AsgardBench -- Evaluating Visually Grounded Interactive Planning Under Minimal Feedback

TL;DR

AsgardBench is a benchmark designed to evaluate the ability of vision-language models to adapt high-level plans during execution based solely on visual observations, emphasizing interactive planning and plan repair.

Contribution

It introduces a controlled benchmark for assessing visual grounding and plan adaptation in embodied AI, focusing on interactive planning without low-level control noise.

Findings

Performance drops significantly without visual input

Models struggle with visual grounding and state tracking

Benchmark reveals weaknesses in plan adaptation capabilities

Abstract

With AsgardBench we aim to evaluate visually grounded, high-level action sequence generation and interactive planning, focusing specifically on plan adaptation during execution based on visual observations rather than navigation or low-level manipulation.
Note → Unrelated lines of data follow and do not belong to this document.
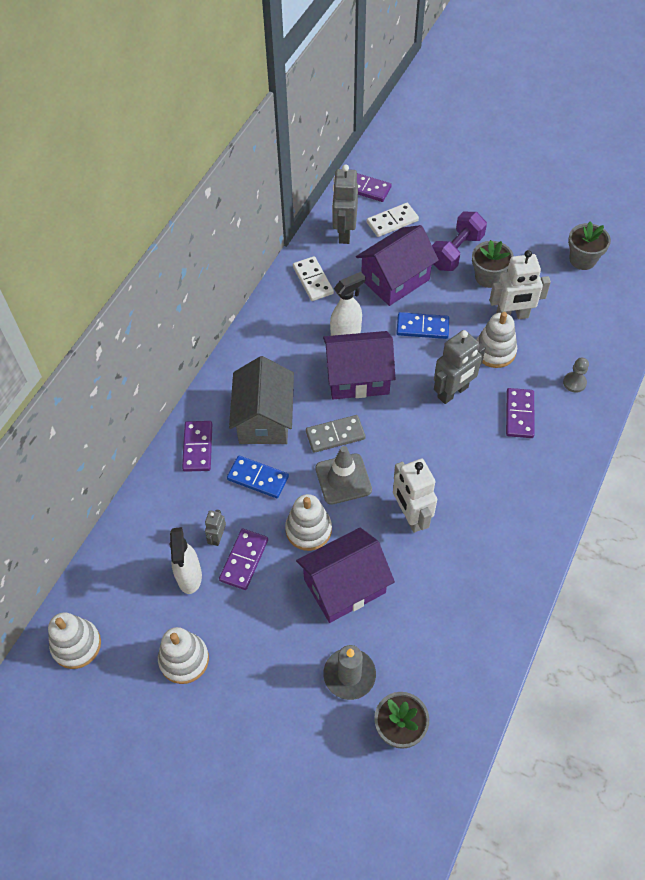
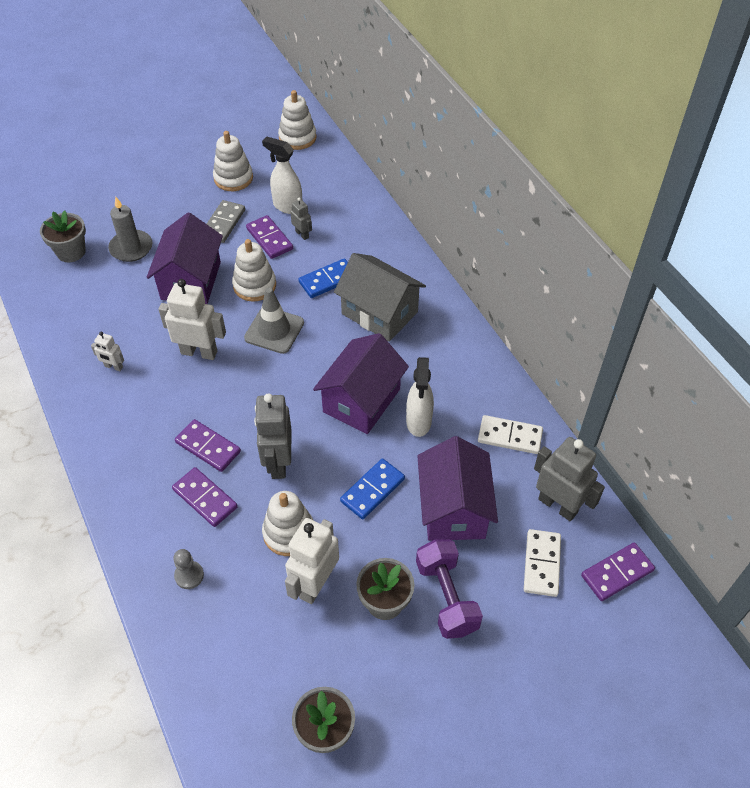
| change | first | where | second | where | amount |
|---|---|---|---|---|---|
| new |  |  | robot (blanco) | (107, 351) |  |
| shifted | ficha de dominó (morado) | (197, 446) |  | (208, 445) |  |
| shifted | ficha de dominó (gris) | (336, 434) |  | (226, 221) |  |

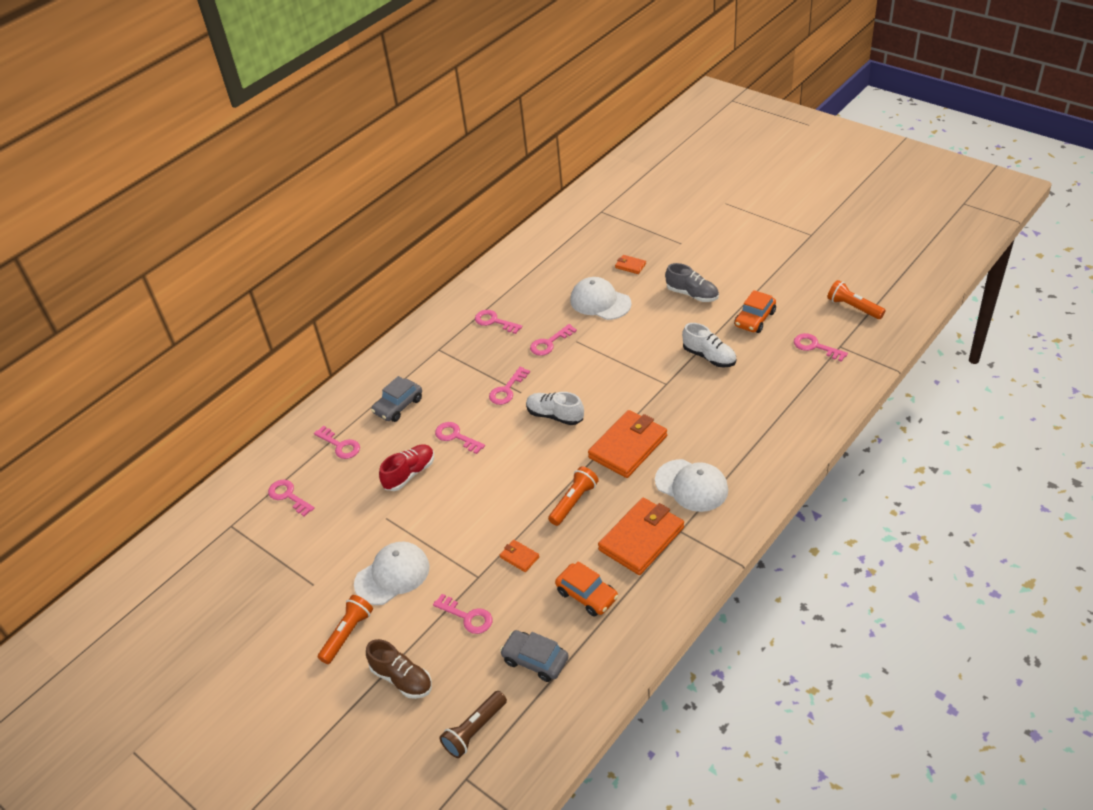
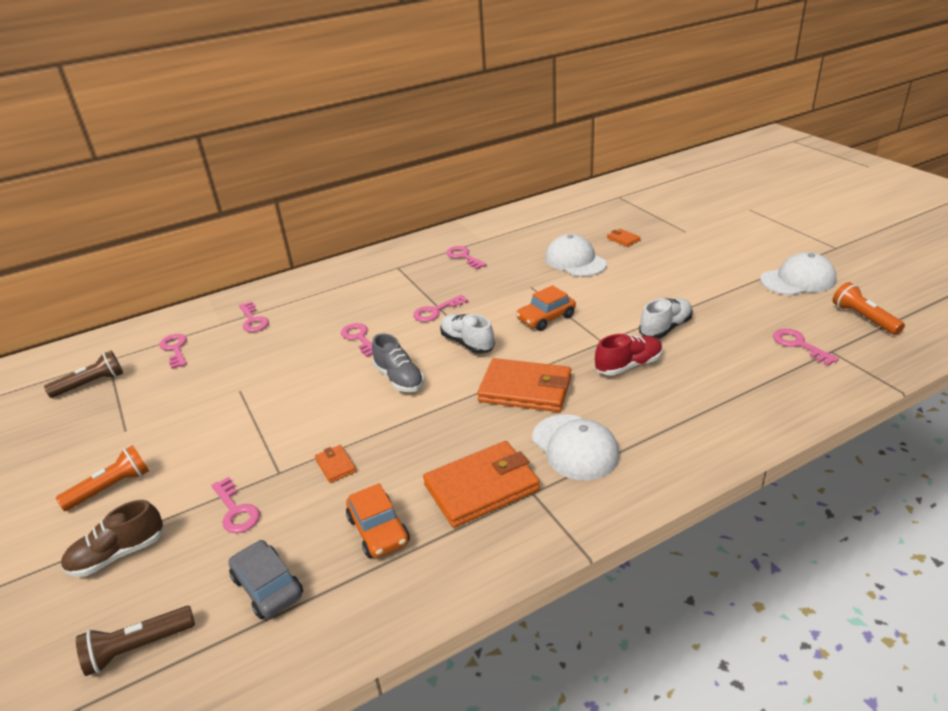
| change | first | where | second | where | amount |
|---|---|---|---|---|---|
| gone | coche (gris) | (396, 399) |  |  |  |
| gone | llave (rosa) | (553, 340) |  |  |  |
| gone | lámpara de mano (naranja) | (573, 496) |  |  |  |
| new |  |  | lámpara de mano (marrón) | (83, 374) |  |
| shifted | gorra (blanco) | (392, 573) |  | (798, 273) |  |
| shifted | zapato (rojo) | (406, 467) |  | (629, 355) |  |
| shifted | zapato (gris) | (692, 282) |  | (398, 362) |  |
| shifted | coche (naranja) | (755, 311) |  | (546, 308) |  |
| rotated | zapato (marrón) | (399, 669) |  | (112, 538) | 90 degrees clockwise |
| rotated | cartera (naranja) | (627, 444) |  | (524, 385) | 45 degrees clockwise |
| rotated | zapato (blanco) | (709, 345) |  | (666, 318) | 105 degrees counterclockwise |

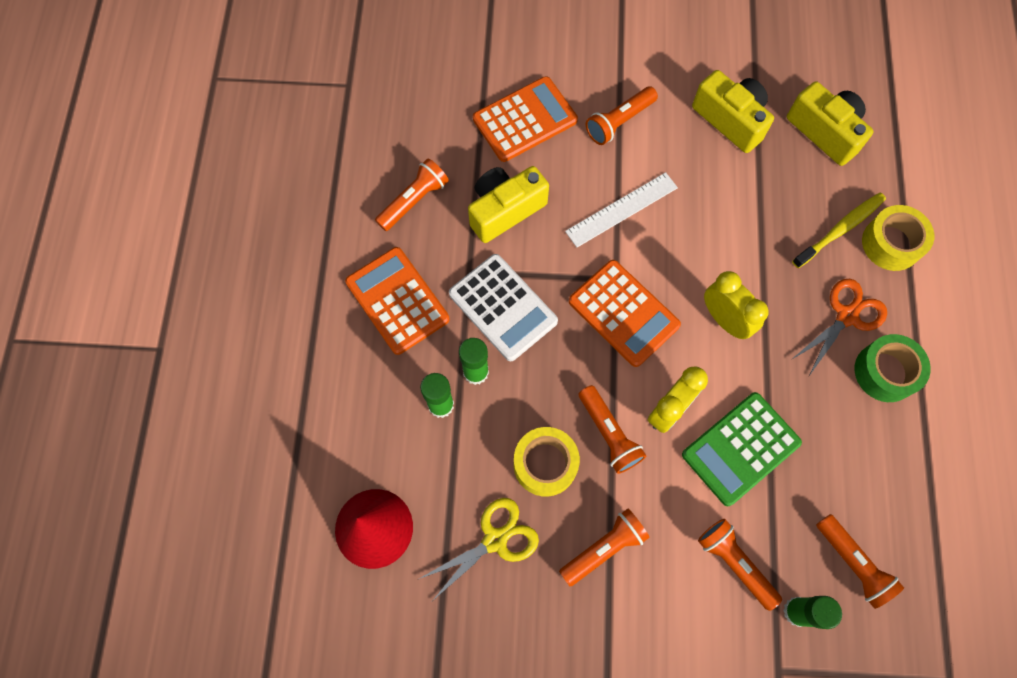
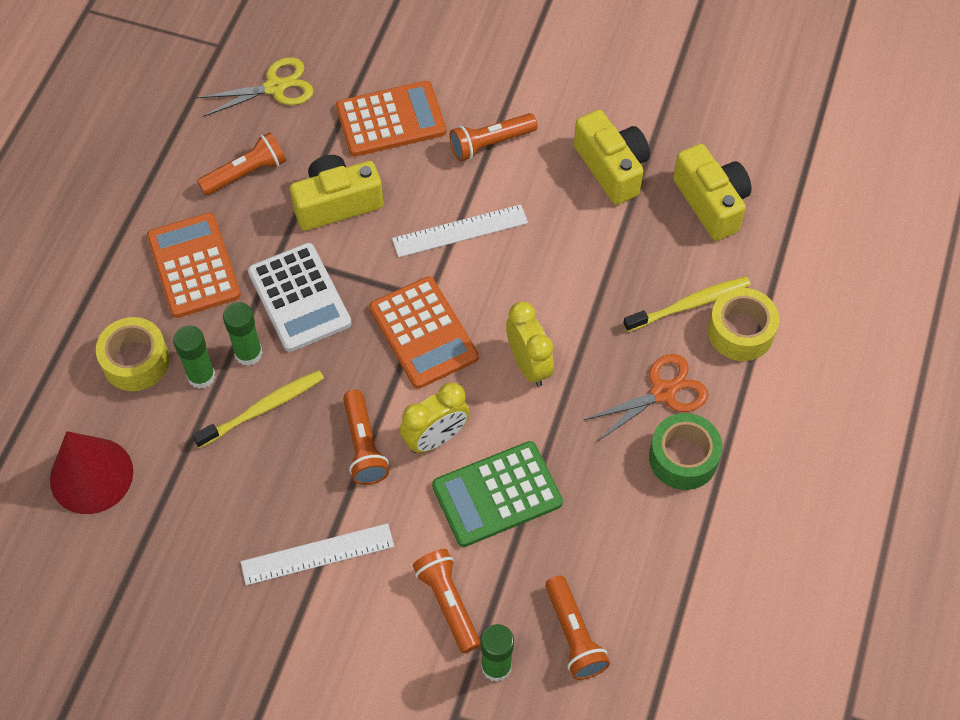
| change | first | where | second | where | amount |
|---|---|---|---|---|---|
| new |  |  | cepillo de dientes (amarillo) | (258, 409) |  |
| shifted | tijeras (amarillo) | (479, 549) |  | (255, 87) |  |
| shifted | cinta adhesiva (amarillo) | (547, 462) |  | (133, 354) |  |
| swapped | lámpara de mano (naranja) | (604, 547) | regla (blanco) | (317, 554) |  |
In the landscape of embodied AI benchmarks, AsgardBench targets the capability category of interactive planning, which is more sophisticated than offline high-level planning as it requires agents to revise plans in response to environmental feedback, yet remains distinct from low-level execution. Unlike prior embodied AI benchmarks that conflate reasoning with navigation or provide rich corrective feedback that substitutes for perception, AsgardBench restricts agent input to images, action history, and lightweight success/failure signals, isolating interactive planning in a controlled simulator without low-level control noise. The benchmark contains 108 task instances spanning 12 task types, each systematically varied through object state, placement, and scene configuration. These controlled variations create conditional branches in which a single instruction can require different action sequences depending on what the agent observes, emphasizing conditional branching and plan repair during execution. Our evaluations of leading vision language models show that performance drops sharply without visual input, revealing weaknesses in visual grounding and state tracking that ultimately undermine interactive planning. Our benchmark zeroes in on a narrower question: can a model actually use what it sees to adapt a plan when things do not go as expected?